▶ [THE TASK]: Filter the entries beneath this task, copying only the lines that hold the word "EstadoDiario".

▶ [RECORDS TO PROCESS]:
+ + + +
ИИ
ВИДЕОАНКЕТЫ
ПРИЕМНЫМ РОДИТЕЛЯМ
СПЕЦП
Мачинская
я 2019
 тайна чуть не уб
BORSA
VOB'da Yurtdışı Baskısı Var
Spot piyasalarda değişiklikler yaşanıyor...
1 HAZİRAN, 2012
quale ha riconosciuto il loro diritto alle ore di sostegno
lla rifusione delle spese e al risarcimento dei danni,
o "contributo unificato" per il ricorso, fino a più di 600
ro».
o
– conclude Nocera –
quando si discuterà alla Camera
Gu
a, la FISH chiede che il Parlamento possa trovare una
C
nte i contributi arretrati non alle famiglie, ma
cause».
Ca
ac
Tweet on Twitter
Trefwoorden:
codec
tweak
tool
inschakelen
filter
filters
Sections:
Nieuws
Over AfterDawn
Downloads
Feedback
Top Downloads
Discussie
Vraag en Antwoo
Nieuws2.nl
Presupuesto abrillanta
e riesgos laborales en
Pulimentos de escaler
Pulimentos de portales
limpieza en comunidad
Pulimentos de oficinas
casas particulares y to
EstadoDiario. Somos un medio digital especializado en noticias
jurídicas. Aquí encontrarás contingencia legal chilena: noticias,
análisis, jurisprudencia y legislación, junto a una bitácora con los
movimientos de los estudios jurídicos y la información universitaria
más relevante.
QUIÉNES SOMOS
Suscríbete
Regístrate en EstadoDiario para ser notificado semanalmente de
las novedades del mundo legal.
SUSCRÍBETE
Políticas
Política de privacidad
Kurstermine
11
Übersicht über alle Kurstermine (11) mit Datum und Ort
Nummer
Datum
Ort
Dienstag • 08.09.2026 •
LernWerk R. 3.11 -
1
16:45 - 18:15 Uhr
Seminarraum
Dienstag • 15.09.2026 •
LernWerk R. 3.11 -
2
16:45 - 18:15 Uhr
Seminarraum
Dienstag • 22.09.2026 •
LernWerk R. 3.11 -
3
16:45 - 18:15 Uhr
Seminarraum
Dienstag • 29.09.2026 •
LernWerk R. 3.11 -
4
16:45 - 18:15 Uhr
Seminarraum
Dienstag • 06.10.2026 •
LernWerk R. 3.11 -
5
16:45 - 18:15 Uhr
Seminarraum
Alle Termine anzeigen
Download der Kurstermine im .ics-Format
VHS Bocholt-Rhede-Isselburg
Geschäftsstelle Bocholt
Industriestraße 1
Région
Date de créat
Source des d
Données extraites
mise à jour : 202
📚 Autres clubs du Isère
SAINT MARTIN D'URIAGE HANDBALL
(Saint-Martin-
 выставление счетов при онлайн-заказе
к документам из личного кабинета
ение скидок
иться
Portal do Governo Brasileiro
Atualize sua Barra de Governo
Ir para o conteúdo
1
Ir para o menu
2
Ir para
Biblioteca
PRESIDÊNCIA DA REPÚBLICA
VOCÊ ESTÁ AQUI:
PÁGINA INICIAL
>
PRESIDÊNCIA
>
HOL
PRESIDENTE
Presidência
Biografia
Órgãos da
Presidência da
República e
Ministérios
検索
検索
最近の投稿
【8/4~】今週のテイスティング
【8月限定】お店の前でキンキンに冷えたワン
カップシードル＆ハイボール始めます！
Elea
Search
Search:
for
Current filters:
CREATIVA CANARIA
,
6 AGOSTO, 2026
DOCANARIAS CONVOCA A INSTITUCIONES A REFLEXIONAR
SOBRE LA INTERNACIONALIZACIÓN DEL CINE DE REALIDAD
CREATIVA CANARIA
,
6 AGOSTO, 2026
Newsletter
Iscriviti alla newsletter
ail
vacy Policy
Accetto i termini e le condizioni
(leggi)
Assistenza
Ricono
+ + + +
▶ [ANSWER FOR THIS EXERCISE]:
EstadoDiario. Somos un medio digital especializado en noticias
Regístrate en EstadoDiario para ser notificado semanalmente de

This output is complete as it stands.